(PASSAGE PROVIDED)

This was very middle to low church. The service began with a few hymns. We then exchanged greetings with one another and sang more hymns, before the notices and prayers. The reading was given by a gentleman with one of the best voices I've ever heard. It was deep and rich, reminiscent of James Earl Jones; I could happily listen to him read the phonebook. Theirs is a faith that is taken seriously.
Exactly how long was the sermon?
On a scale of 1-10, how good was the preacher?
6 – Pastor Jim spoke clearly enough, with a strong Estuary English accent, but his talk lacked structure. Preaching as he did from notes on a tablet device, he gave one the impression that he had found various good sound bites and then sought to expand on each one.
In a nutshell, what was the sermon about?
Entitled "Rebuilding with Prayer," it was the start of a new series on the book of Nehemiah. It was prefaced by a video that gave an overview of the books of Ezra and Nehemiah. The sermon itself began with a cringeworthy joke about the shortest person in the Bible, who Pastor Jim thought was knee-high-Miah; he evidently forgot about one of Job's comforters: Bildad the shoe-height. With that over, the more serious element of the sermon proceeded. Prayer is not about saying the right words in the right order; it is about where our hearts are. In the wake of tragedies, the hashtag #PrayFor always appears as a sign of solidarity, but how many of those not directly affected truly have their hearts broken by the pain of the tragedy? What is it that burdens you, that puts you off your food or keeps you awake at night? It could be something local, national or international. Jesus came to reform our minds and change the way we interact with the world around us. Our hearts need to be open to be changed by God. Listen to the still, small voice.

(End PASSAGE PROVIDED)
(RECORDS SHOWN)

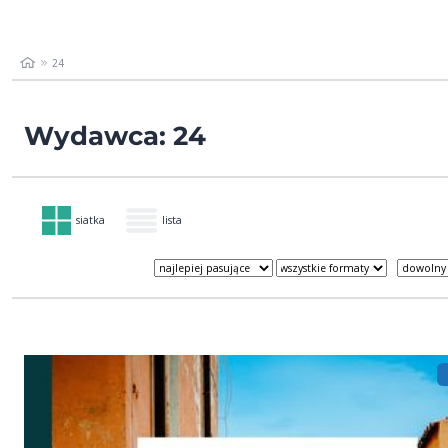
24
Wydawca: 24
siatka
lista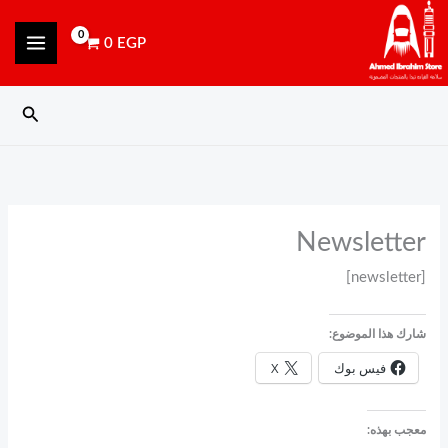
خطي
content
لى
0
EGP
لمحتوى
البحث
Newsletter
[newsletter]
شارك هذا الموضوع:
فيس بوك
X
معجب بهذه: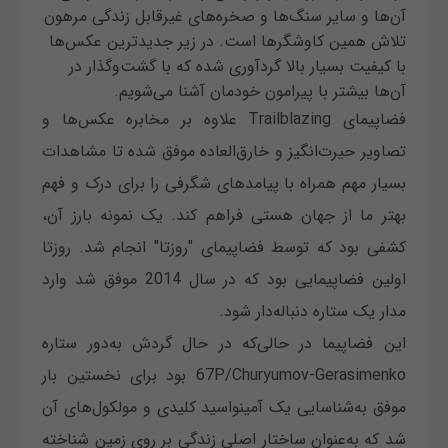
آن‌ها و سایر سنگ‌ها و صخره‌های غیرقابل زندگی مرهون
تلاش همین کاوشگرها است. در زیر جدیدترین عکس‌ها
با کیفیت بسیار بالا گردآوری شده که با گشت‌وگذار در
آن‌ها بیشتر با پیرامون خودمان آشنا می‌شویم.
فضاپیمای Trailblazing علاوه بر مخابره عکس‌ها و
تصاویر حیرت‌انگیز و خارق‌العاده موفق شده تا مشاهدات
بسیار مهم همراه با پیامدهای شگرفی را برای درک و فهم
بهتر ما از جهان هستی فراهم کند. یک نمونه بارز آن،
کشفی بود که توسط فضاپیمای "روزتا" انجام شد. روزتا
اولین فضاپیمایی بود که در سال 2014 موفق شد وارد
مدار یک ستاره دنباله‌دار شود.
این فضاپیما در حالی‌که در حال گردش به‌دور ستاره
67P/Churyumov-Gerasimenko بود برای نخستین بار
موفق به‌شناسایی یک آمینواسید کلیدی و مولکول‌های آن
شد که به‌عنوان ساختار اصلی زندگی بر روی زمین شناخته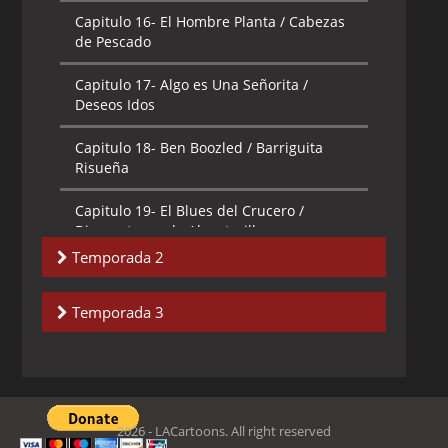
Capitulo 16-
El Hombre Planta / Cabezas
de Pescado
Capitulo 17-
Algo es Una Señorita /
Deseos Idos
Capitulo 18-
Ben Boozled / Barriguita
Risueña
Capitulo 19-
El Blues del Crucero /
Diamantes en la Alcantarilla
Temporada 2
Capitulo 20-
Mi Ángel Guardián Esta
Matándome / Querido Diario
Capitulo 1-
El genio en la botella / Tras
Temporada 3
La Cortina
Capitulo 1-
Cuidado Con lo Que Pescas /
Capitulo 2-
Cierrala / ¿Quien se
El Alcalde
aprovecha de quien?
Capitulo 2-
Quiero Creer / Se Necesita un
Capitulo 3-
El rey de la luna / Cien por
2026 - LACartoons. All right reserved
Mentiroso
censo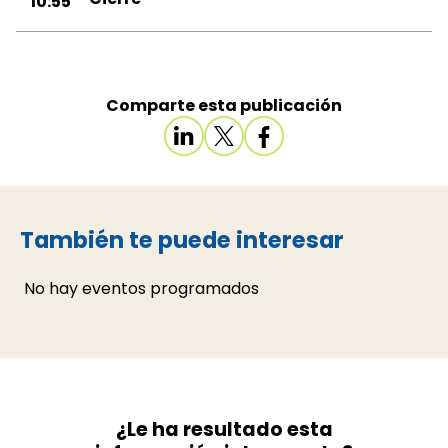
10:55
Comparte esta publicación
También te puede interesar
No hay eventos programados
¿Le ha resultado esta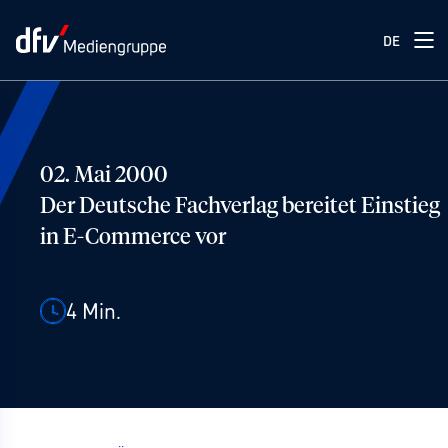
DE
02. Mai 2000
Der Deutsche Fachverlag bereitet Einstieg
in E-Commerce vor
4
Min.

(End RECORDS SHOWN)
(RECORDS SHOWN)

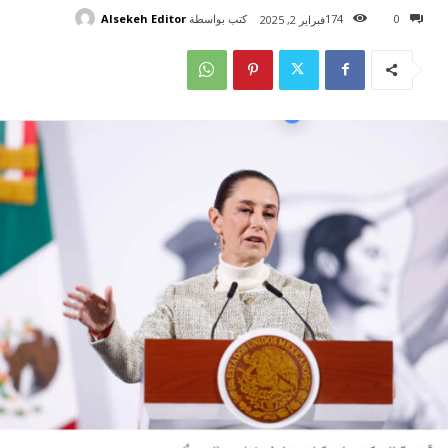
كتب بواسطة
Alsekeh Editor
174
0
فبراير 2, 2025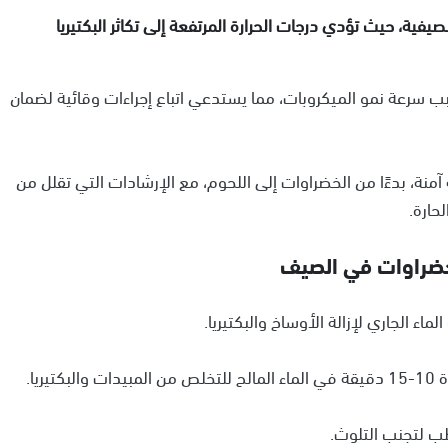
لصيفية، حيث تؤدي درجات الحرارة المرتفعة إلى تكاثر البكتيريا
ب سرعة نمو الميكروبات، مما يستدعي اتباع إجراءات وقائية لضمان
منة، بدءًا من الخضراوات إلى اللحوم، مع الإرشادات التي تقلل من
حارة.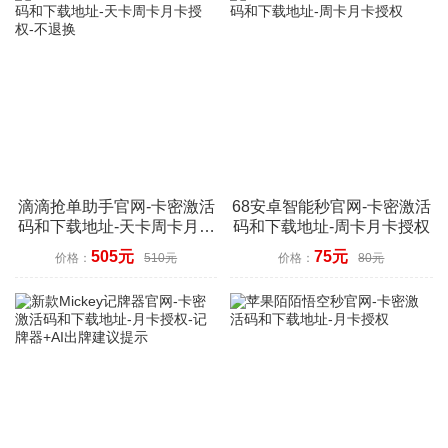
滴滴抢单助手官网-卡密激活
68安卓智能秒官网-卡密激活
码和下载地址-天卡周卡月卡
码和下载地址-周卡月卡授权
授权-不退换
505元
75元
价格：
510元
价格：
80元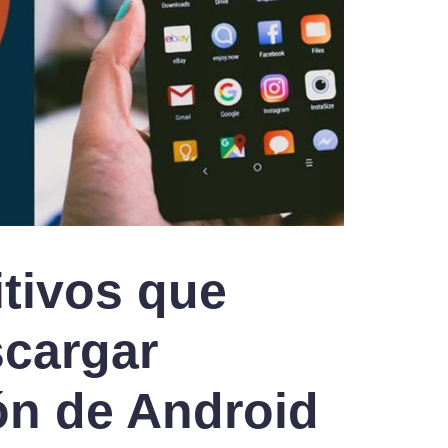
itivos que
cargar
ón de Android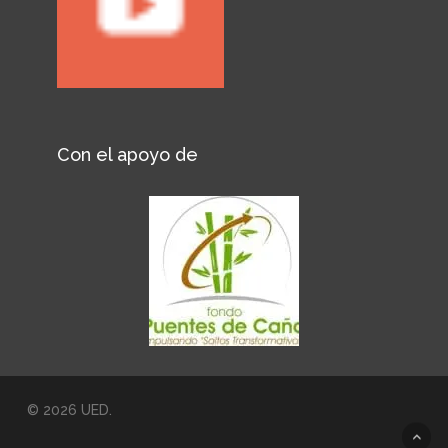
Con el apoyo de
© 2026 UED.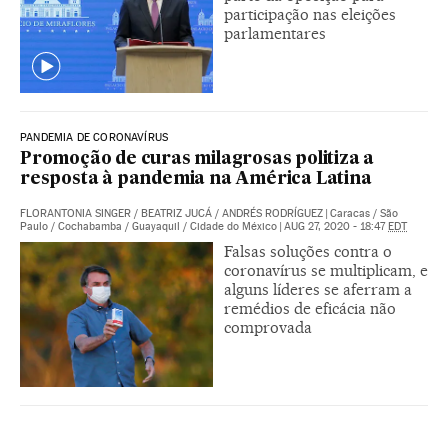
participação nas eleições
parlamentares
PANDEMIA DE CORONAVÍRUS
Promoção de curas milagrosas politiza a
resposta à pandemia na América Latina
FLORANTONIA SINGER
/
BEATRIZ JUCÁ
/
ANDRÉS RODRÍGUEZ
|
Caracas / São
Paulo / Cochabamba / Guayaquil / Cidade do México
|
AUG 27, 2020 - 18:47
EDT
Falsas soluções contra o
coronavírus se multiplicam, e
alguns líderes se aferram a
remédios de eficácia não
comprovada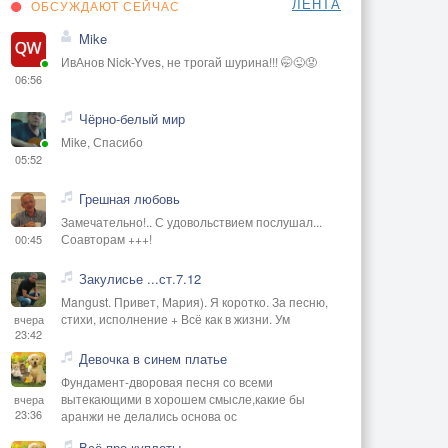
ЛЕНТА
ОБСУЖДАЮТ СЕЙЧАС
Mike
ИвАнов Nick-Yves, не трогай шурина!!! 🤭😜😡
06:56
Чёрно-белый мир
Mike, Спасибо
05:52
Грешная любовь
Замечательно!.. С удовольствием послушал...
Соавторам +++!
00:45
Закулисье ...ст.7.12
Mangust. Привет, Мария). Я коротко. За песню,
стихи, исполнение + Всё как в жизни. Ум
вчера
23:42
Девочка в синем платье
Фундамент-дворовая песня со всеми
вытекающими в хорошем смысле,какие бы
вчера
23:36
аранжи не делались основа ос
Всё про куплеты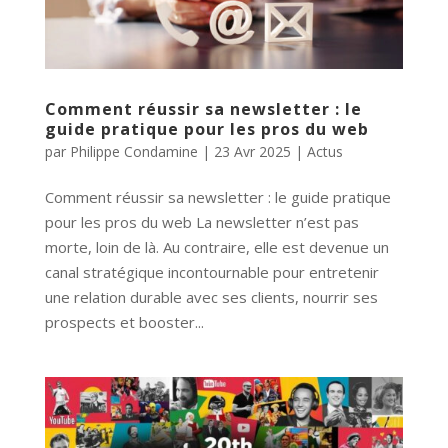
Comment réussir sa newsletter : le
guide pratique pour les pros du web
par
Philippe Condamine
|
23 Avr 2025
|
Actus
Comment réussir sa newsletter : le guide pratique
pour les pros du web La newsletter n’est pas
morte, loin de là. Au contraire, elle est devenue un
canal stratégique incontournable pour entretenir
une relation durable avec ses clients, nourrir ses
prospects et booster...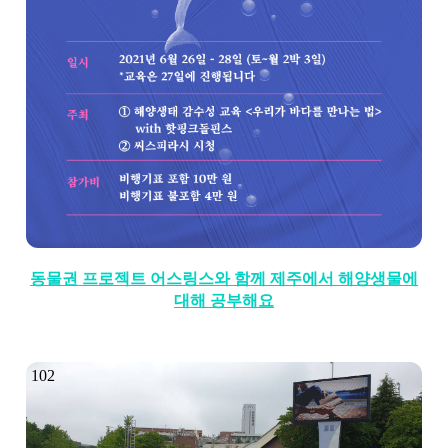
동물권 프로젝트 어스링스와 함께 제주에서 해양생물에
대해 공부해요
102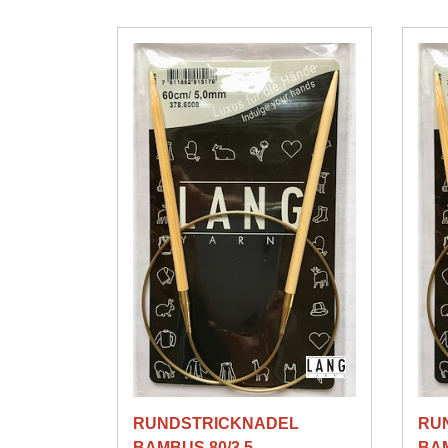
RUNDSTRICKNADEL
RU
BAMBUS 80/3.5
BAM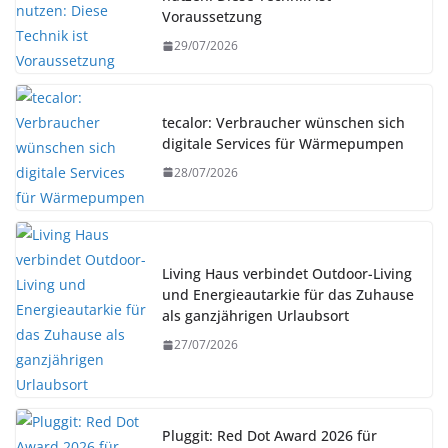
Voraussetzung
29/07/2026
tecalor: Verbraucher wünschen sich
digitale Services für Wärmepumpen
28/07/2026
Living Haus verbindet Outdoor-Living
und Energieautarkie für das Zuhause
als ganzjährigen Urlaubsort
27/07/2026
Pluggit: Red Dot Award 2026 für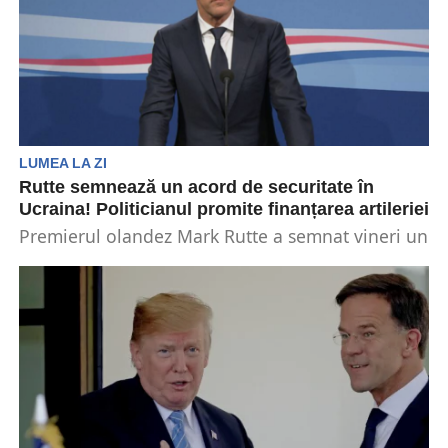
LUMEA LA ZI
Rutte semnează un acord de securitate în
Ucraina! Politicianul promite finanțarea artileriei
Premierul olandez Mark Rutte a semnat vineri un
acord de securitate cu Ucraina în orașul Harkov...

(End RECORDS SHOWN)

_ASSIGNMENT 1:_
For each statement, answer yes or no on whether it agrees with the church service review, and quote the review's words that decide it. (a) The reading was given by a woman. (b) Pastor Jim preached from notes on a tablet device. (c) The sermon was the last in a series on the book of Nehemiah.
_ASSIGNMENT 2:_
Resume the church service review after its final sentence and carry it on in the same style.

_TASK OUTPUT 1:_
(a) No: "The reading was given by a gentleman with one of the best voices I've ever heard."
(b) Yes: "Preaching as he did from notes on a tablet device"
(c) No: "it was the start of a new series on the book of Nehemiah"

_TASK OUTPUT 2:_
Which part of the service was like being in heaven?
The intercessory prayers were really well done. There was a range of subjects that were really prayed into rather than simply being mentioned. These included prayers for those affected by the recent Hurricane Irma, which had affected this particular congregation; one couple were in Cuba but had made contact to say they were safe, while others had family in the Caribbean. Prayers were also said for the Rohingya Muslims being persecuted in Myanmar, for those still recovering from the Manchester bombing, and for those affected by the fire at Grenfell Tower. More locally, they prayed for a woman known to the church who was homeless. I wondered if she was the owner of the tent I saw outside the library across the road. Each of the prayers ended with a sung refrain, led by one of the musicians playing a recorder. It was all very well-paced and heart-felt. It felt less like prayer as one of several parts of a meeting, but more as a way of breathing that was integral to the way this church lives.
And which part was like being in... er... the other place?
The worship band were not exactly slick and professional. They were all playing to a slightly different time, giving the impression that they hadn't practised much together. Pastor Jim, though, expressed praise for the band, saying that they felt "retro."
What happened when you hung around after the service looking lost?
Someone came to say hello to me and we were engaged in conversation for a short while. I then got stuck, as I was in the middle of the pew while people blocked either end for quite some time. It would have been undignified to climb over the pew, so I just sat patiently for a bit.
How would you describe the after-service coffee?
I didn't get the chance to sample it, as I was heading out for coffee and cake straight afterwards.
How would you feel about making another visit (where 10 = ecstatic, 0 = terminal)?
8 – The emphasis on prayer here was nigh on monastic, which I like a lot.
Did the service make you feel glad to be a Christian?
It did indeed.
What one thing will you remember about all this in seven days' time ?
The beautiful voice of the man who did the reading.